Still life photography, the photographic depiction of inanimate objects, is arguably the genre that provides the photographer with the most flexibility in controlling the conditions of his or her practice. In the typical still life photograph the variables of light, space, and time are all subject to the photographer’s volition. Even with its close kin, the portrait, the photographer is at the mercy of the cooperation of the subject being photographed. But in a still life the object of attention lacks any will. As such, and perhaps more than in any other photographic genre, the still life photograph underscores the epistemological tension—perhaps even a paradox—that rests at photography’s claim to be a medium of representation: on the one hand, it relies upon the realist aesthetic that underwrites our faith in the transparency and truth of mechanical reproduction (however limited they might be), and on the other hand, it relies on the artistry of the photographer him or herself.

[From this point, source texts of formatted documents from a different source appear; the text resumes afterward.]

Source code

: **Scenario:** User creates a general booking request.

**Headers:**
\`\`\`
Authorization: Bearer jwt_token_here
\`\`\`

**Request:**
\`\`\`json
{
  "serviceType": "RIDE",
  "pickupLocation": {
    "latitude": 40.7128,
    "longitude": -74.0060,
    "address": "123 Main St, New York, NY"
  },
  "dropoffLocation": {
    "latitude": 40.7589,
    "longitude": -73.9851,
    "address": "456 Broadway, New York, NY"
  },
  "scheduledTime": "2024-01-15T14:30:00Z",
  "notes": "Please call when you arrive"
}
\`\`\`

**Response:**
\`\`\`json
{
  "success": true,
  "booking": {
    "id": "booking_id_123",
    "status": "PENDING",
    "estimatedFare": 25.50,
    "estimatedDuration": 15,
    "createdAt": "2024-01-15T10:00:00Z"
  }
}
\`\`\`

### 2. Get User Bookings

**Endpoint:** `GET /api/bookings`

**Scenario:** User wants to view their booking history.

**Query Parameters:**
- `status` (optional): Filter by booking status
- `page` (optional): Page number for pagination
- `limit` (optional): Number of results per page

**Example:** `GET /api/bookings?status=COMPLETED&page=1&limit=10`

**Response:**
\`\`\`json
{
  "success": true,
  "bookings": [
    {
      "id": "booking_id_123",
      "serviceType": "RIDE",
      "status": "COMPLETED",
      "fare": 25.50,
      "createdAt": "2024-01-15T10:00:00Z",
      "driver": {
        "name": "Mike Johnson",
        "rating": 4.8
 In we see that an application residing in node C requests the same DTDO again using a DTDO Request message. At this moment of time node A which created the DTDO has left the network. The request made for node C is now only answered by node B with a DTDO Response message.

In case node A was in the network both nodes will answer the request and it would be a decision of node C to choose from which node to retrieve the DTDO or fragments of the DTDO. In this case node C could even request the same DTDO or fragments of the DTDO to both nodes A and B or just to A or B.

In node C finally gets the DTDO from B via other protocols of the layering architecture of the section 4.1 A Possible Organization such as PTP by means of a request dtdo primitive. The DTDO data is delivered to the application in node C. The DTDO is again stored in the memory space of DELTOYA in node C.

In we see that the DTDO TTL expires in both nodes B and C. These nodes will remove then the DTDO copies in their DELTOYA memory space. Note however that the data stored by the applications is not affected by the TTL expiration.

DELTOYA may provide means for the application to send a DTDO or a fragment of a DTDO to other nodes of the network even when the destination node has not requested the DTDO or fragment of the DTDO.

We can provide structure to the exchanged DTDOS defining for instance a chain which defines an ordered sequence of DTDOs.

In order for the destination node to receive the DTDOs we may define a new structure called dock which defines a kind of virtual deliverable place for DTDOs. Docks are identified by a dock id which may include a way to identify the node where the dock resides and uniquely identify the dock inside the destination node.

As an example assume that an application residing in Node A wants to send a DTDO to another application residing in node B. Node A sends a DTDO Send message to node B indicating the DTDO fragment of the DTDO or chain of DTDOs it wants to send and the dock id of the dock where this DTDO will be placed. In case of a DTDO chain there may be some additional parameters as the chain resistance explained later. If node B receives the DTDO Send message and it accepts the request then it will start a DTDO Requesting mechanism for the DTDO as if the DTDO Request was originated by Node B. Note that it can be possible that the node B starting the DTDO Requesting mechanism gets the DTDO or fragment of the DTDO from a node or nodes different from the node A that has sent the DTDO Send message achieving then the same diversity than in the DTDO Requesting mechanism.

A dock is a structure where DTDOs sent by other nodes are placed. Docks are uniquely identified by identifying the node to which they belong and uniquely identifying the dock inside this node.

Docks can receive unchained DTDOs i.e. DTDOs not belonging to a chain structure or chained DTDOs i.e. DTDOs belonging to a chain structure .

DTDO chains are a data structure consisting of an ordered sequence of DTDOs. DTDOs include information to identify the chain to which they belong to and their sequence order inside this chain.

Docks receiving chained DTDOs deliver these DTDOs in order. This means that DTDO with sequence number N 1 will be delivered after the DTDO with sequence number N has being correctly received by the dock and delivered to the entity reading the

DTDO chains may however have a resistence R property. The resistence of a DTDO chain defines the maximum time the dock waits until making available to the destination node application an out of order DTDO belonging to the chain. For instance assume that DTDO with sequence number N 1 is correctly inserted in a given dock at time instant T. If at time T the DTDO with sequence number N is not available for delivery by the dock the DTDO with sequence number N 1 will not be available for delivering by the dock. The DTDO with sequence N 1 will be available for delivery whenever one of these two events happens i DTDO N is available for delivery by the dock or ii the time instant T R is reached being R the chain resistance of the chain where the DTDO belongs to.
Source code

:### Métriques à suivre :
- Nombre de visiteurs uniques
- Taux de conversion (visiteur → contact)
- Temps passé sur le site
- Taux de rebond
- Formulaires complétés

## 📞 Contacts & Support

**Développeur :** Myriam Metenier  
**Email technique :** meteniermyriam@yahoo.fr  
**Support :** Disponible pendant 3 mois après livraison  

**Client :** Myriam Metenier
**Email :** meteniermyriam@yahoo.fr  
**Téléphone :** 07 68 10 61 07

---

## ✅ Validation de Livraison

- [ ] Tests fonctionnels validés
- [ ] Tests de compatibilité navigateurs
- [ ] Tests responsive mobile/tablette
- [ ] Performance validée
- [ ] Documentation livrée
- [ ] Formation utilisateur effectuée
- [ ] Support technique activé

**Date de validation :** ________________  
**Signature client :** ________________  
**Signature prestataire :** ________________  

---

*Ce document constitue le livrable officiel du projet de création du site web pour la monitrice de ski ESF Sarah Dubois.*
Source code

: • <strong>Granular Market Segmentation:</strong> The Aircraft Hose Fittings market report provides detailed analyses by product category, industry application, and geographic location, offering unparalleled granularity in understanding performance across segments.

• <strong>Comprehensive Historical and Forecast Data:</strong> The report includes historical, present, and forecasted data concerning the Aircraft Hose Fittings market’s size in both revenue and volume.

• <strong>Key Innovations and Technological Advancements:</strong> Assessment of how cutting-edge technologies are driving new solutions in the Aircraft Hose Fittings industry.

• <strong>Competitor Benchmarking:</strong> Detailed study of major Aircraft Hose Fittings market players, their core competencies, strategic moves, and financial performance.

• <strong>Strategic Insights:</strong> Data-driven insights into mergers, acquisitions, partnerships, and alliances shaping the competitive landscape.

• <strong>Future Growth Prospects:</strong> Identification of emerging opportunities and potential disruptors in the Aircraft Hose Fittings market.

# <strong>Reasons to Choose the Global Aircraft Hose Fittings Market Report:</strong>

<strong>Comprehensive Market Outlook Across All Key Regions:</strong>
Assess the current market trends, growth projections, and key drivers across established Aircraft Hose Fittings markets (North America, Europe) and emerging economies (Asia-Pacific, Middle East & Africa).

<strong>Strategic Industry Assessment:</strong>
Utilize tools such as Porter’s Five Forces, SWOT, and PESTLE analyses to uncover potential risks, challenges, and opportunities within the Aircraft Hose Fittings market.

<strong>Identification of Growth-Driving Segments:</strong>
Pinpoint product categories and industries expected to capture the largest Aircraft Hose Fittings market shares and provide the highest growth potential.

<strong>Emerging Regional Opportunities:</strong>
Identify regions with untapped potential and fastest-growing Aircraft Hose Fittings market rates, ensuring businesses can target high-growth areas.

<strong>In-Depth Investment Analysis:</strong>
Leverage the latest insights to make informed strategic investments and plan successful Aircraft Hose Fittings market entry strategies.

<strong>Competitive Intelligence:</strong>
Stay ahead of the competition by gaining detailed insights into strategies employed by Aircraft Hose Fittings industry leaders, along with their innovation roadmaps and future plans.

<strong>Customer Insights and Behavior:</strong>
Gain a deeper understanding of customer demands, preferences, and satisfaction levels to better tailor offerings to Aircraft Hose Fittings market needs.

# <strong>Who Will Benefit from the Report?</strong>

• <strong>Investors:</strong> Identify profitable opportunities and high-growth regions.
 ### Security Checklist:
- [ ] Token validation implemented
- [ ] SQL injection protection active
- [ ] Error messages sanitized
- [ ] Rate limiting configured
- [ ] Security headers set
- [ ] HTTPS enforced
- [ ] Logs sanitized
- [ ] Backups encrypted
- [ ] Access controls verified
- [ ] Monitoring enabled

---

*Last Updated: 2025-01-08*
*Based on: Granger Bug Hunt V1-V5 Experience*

It is probably because the still life photograph embodies this tension so clearly that we rarely find such images in photojournalistic venues that tend to privilege the realist aesthetic over the artistry of the photographer. But of course sometimes such photographs work their way past editorial gatekeepers. And so we have the image above which recently appeared in a slide show titled “Syria’s Long, Bloody Uprising.” The caption reads, “A slice of bread and a tomato sit next to a rocket at a position manned by Free Syrian Army Rebels in Idlib on February 22, 2012.”
As is conventional for still life photographs, the caption is altogether minimalist, purporting to tell us no more and no less than is patently obvious in the image itself. And in this sense the caption reinforces the realist aesthetic of the image, for clearly we are looking at a rocket, a tomato and a slice of bread as they “sit” next to one another. But, of course, no sooner than we acknowledge the correspondence between caption and image that problems emerge. The first and most obvious problems is that technically speaking objects don’t “sit,” they are placed; and whether the placement was effected by the photographer or someone else the point is that their proximity to one another has to be accounted for as something other than objective, self-determination.
The second problem is more interesting, for the caption actually gives the lie to thinking of this as a still life photograph at all, as it situates the three objects not just in in relationship to one another, but in relationship to a particular place. And more, that place is not just a geographical location (Idlib), but a subject position “manned by Free Syrian Army rebels.” And of course now the proximity of the three objects to one another becomes all the more significant, for it invites the viewer to consider not just the relationship between objects that give life (food) and objects that take life away (weapons of destruction), but also to sympathize with those who rely upon such simple (indeed, almost primitive) and natural objects.
The larger significance of the photograph and its caption has less to do with how it coaches a political identification with the Free Syrian Army, however much and however effectively it might do that, and more to do with reminding us that all photographs operate epistemologically at the tension between what is mechanically reproduced (what is actually there) and what the photographer artistically creates (how we are invited to view it). In short, it is a notice that photojournalism is fundamentally a mode of public art and it behooves us to attend to its artistry even when the conventions of photographic representation might otherwise discourage us from doing so.